* What the task asks
Every record has to be written out exactly, with no line missing.
(Material provided Opens)
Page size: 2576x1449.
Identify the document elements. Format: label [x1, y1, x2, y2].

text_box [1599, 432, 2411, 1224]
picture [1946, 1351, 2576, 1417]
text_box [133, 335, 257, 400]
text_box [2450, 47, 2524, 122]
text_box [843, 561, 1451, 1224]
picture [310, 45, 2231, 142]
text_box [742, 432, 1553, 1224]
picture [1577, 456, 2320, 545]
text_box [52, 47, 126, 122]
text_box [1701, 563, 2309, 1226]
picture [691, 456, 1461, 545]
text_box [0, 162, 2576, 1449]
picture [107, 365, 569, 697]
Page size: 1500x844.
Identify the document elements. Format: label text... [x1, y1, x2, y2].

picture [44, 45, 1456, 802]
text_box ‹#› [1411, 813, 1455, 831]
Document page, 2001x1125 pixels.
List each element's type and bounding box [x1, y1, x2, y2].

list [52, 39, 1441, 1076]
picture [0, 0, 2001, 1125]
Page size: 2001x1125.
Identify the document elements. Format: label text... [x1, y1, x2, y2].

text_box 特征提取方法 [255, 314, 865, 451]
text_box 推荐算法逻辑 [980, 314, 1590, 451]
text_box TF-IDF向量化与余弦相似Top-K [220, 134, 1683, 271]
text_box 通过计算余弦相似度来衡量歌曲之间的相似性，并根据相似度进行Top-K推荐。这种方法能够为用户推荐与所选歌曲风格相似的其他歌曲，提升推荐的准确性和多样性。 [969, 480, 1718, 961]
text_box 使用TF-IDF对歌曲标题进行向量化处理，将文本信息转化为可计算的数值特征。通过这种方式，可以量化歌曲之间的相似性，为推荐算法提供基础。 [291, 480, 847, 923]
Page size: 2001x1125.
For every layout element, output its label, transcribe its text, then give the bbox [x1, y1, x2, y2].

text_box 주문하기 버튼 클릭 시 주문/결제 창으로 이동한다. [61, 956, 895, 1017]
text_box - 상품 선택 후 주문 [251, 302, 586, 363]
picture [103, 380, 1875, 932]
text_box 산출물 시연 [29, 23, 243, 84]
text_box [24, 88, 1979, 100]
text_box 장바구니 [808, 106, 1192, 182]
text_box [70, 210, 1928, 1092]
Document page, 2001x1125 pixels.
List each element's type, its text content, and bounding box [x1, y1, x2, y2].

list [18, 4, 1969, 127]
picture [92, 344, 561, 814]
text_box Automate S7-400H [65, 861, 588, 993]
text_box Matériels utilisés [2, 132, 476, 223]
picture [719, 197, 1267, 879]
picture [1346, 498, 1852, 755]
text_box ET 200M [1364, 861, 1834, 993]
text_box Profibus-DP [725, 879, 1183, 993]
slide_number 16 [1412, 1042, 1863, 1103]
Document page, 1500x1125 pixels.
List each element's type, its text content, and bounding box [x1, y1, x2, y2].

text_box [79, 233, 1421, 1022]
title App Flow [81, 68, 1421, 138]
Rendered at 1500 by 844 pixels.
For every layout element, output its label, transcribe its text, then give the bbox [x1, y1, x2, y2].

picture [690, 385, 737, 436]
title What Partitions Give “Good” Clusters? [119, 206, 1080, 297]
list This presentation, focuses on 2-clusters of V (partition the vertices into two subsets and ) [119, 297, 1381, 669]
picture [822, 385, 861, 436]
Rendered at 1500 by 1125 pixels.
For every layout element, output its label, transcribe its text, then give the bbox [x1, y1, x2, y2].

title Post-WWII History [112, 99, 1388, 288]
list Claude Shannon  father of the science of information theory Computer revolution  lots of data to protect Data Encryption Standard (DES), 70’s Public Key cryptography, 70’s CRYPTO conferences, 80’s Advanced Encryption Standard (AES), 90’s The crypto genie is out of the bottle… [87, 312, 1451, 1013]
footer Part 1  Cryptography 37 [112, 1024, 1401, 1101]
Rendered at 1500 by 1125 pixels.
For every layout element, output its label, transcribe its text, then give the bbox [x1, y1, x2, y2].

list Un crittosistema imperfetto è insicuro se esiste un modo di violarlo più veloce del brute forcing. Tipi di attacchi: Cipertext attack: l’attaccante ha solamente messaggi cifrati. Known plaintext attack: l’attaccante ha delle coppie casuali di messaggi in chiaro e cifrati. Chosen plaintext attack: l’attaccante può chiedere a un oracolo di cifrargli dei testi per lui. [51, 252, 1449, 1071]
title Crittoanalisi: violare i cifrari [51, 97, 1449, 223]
(Material provided Closes)
* Result of the exercise
Page size: 2576x1449.
Identify the document elements. Format: label [x1, y1, x2, y2].

text_box [1599, 432, 2411, 1224]
picture [1946, 1351, 2576, 1417]
text_box [133, 335, 257, 400]
text_box [2450, 47, 2524, 122]
text_box [843, 561, 1451, 1224]
picture [310, 45, 2231, 142]
text_box [742, 432, 1553, 1224]
picture [1577, 456, 2320, 545]
text_box [52, 47, 126, 122]
text_box [1701, 563, 2309, 1226]
picture [691, 456, 1461, 545]
text_box [0, 162, 2576, 1449]
picture [107, 365, 569, 697]
Page size: 1500x844.
Identify the document elements. Format: label text... [x1, y1, x2, y2].

picture [44, 45, 1456, 802]
text_box ‹#› [1411, 813, 1455, 831]
Document page, 2001x1125 pixels.
List each element's type and bounding box [x1, y1, x2, y2].

list [52, 39, 1441, 1076]
picture [0, 0, 2001, 1125]
Page size: 2001x1125.
Identify the document elements. Format: label text... [x1, y1, x2, y2].

text_box 特征提取方法 [255, 314, 865, 451]
text_box 推荐算法逻辑 [980, 314, 1590, 451]
text_box TF-IDF向量化与余弦相似Top-K [220, 134, 1683, 271]
text_box 通过计算余弦相似度来衡量歌曲之间的相似性，并根据相似度进行Top-K推荐。这种方法能够为用户推荐与所选歌曲风格相似的其他歌曲，提升推荐的准确性和多样性。 [969, 480, 1718, 961]
text_box 使用TF-IDF对歌曲标题进行向量化处理，将文本信息转化为可计算的数值特征。通过这种方式，可以量化歌曲之间的相似性，为推荐算法提供基础。 [291, 480, 847, 923]
Page size: 2001x1125.
For every layout element, output its label, transcribe its text, then give the bbox [x1, y1, x2, y2].

text_box 주문하기 버튼 클릭 시 주문/결제 창으로 이동한다. [61, 956, 895, 1017]
text_box - 상품 선택 후 주문 [251, 302, 586, 363]
picture [103, 380, 1875, 932]
text_box 산출물 시연 [29, 23, 243, 84]
text_box [24, 88, 1979, 100]
text_box 장바구니 [808, 106, 1192, 182]
text_box [70, 210, 1928, 1092]
Document page, 2001x1125 pixels.
List each element's type, its text content, and bounding box [x1, y1, x2, y2].

list [18, 4, 1969, 127]
picture [92, 344, 561, 814]
text_box Automate S7-400H [65, 861, 588, 993]
text_box Matériels utilisés [2, 132, 476, 223]
picture [719, 197, 1267, 879]
picture [1346, 498, 1852, 755]
text_box ET 200M [1364, 861, 1834, 993]
text_box Profibus-DP [725, 879, 1183, 993]
slide_number 16 [1412, 1042, 1863, 1103]
Document page, 1500x1125 pixels.
List each element's type, its text content, and bounding box [x1, y1, x2, y2].

text_box [79, 233, 1421, 1022]
title App Flow [81, 68, 1421, 138]
Rendered at 1500 by 844 pixels.
For every layout element, output its label, transcribe its text, then give the bbox [x1, y1, x2, y2].

picture [690, 385, 737, 436]
title What Partitions Give “Good” Clusters? [119, 206, 1080, 297]
list This presentation, focuses on 2-clusters of V (partition the vertices into two subsets and ) [119, 297, 1381, 669]
picture [822, 385, 861, 436]
Rendered at 1500 by 1125 pixels.
For every layout element, output its label, transcribe its text, then give the bbox [x1, y1, x2, y2].

title Post-WWII History [112, 99, 1388, 288]
list Claude Shannon  father of the science of information theory Computer revolution  lots of data to protect Data Encryption Standard (DES), 70’s Public Key cryptography, 70’s CRYPTO conferences, 80’s Advanced Encryption Standard (AES), 90’s The crypto genie is out of the bottle… [87, 312, 1451, 1013]
footer Part 1  Cryptography 37 [112, 1024, 1401, 1101]
Rendered at 1500 by 1125 pixels.
For every layout element, output its label, transcribe its text, then give the bbox [x1, y1, x2, y2].

list Un crittosistema imperfetto è insicuro se esiste un modo di violarlo più veloce del brute forcing. Tipi di attacchi: Cipertext attack: l’attaccante ha solamente messaggi cifrati. Known plaintext attack: l’attaccante ha delle coppie casuali di messaggi in chiaro e cifrati. Chosen plaintext attack: l’attaccante può chiedere a un oracolo di cifrargli dei testi per lui. [51, 252, 1449, 1071]
title Crittoanalisi: violare i cifrari [51, 97, 1449, 223]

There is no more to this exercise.